Friday, November 1, 2024

Enhance!

 

AI, Satellite Images, Sci-Fi, and Magic

I remember watching Blade Runner as a kid—the original from 1982, when we were using DOS on 386 computers with CRT monitors. I was particularly fascinated by the scene where Harrison Ford mumbles instructions to a computer that seems to understand everything perfectly. What really baffled me was the "enhance" command. From a low-quality scan of a paper photo, the computer extracts absurdly detailed parts of the image through a series of panning, zooming, and "enhance" commands. I vividly thought, "It's impossible for the computer to retrieve information that isn’t there." This "enhance" trick defies the laws of information theory, thermodynamics, or whatever other principle there might be —it's just cinematic magic.
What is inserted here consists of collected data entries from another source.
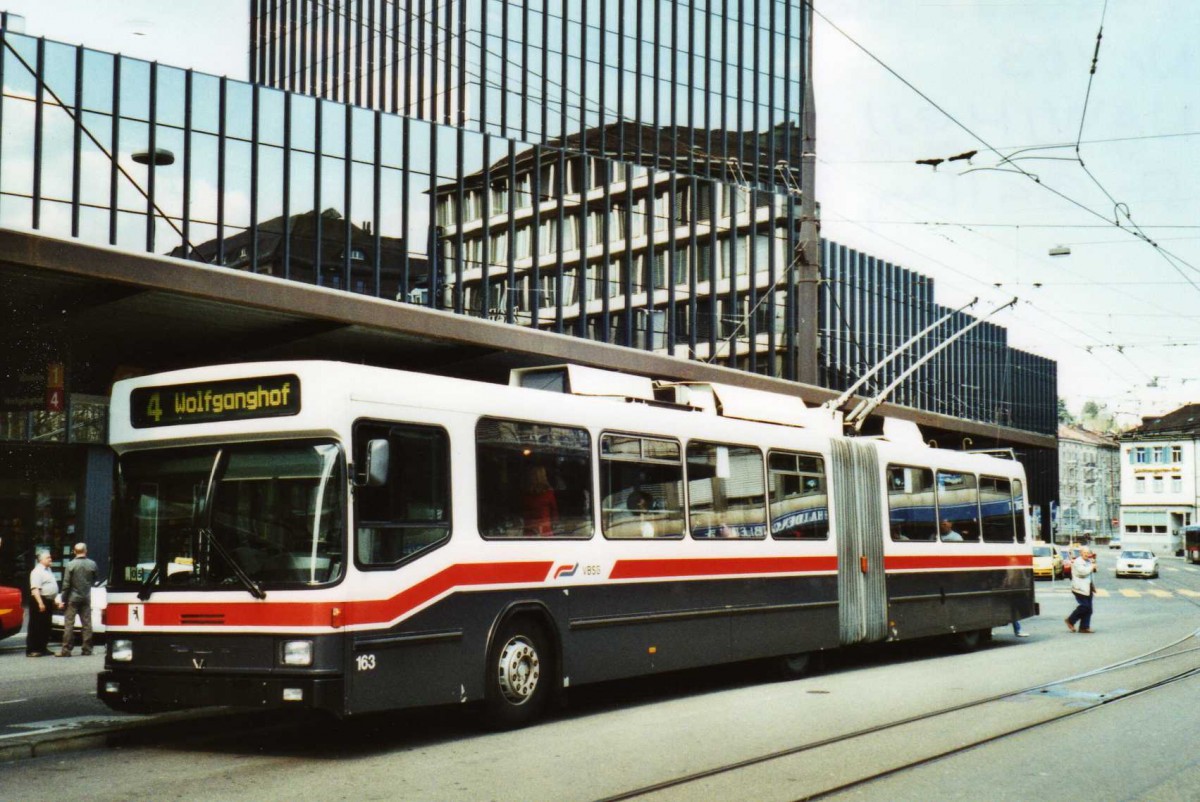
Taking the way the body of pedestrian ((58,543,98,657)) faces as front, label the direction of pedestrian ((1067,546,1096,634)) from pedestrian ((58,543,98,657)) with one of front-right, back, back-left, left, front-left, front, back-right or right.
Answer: right

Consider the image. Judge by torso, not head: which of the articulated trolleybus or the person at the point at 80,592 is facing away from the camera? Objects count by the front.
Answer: the person

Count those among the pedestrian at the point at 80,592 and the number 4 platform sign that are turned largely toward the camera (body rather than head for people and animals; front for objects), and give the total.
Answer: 1

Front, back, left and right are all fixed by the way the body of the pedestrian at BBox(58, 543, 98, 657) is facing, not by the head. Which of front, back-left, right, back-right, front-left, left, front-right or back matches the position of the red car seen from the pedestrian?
front-left

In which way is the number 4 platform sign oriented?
toward the camera

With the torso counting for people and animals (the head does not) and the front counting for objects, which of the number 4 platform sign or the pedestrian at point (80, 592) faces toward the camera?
the number 4 platform sign

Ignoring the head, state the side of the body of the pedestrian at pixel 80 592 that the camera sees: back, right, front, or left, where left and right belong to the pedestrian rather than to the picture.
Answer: back

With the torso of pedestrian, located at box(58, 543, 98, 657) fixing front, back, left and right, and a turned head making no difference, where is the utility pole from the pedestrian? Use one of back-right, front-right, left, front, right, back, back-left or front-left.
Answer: right

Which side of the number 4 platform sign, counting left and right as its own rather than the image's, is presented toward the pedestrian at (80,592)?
front

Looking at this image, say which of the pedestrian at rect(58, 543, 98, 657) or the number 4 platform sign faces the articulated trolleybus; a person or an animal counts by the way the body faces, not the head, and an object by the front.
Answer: the number 4 platform sign

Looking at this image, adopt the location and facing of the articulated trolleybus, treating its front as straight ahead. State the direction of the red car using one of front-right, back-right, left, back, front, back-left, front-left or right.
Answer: right

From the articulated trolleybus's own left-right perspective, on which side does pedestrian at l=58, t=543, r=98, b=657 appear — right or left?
on its right
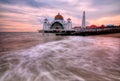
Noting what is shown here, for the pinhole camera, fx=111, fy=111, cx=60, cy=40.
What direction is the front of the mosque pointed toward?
toward the camera
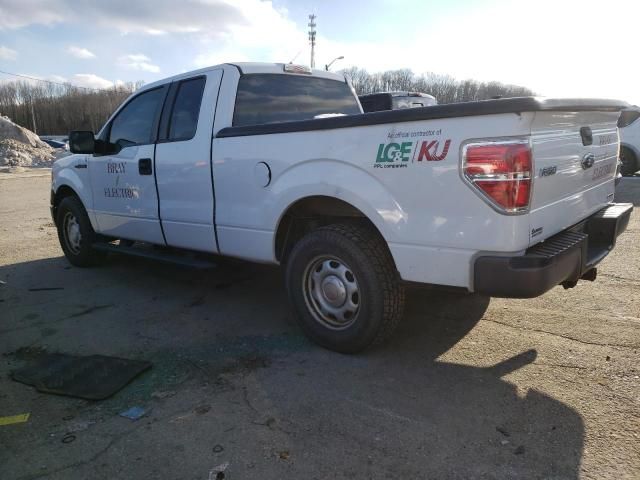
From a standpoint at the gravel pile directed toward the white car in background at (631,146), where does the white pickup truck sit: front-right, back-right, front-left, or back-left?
front-right

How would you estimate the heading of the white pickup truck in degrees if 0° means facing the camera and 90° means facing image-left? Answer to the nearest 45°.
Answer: approximately 135°

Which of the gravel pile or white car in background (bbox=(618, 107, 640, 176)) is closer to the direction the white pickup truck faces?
the gravel pile

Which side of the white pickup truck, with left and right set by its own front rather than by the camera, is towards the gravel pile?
front

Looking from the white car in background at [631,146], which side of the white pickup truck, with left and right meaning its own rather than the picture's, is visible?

Fast forward to 2024. I recently stumbled upon a post about how AI models have been used to "enhance" low-resolution satellite images. This led me to the Satlas project at the Allen Institute for Artificial Intelligence. I was particularly excited by the "Super Resolution" model, which takes Sentinel-2 satellite images (those used in GeoFS) with a maximum resolution of 10 meters per pixel and refines them to 1 meter per pixel using some clever AI techniques.

Sentinel-2 (left) and Super Resolution (right)

Generative AI can be a tricky process; it may sometimes hallucinate or create strange artifacts. But, as Arthur C. Clarke put it, the results can be "indistinguishable from magic." The information doesn’t come from nowhere, though. The model was trained using temporal series data (Sentinel-2 images are updated regularly and cover many years) and freely available high-resolution images (such as NAIP).

Hallucinating AI

The resulting dataset was made available to GeoFS by the Allen Institute's "Super Resolution" team, led by Piper Wolters, whom I want to thank for helping to get this data ready for GeoFS. Her team, which includes Favyen Bastani and Ani Kembhavi, has published a paper about their research, which you can read here.

This new data will replace the aging, blurry Sentinel-2 images in GeoFS. While this is still an experimental phase and availability may change, you can currently enjoy GeoFS in "SR" Super Resolution, worldwide and for free. Just say: "Enhance!"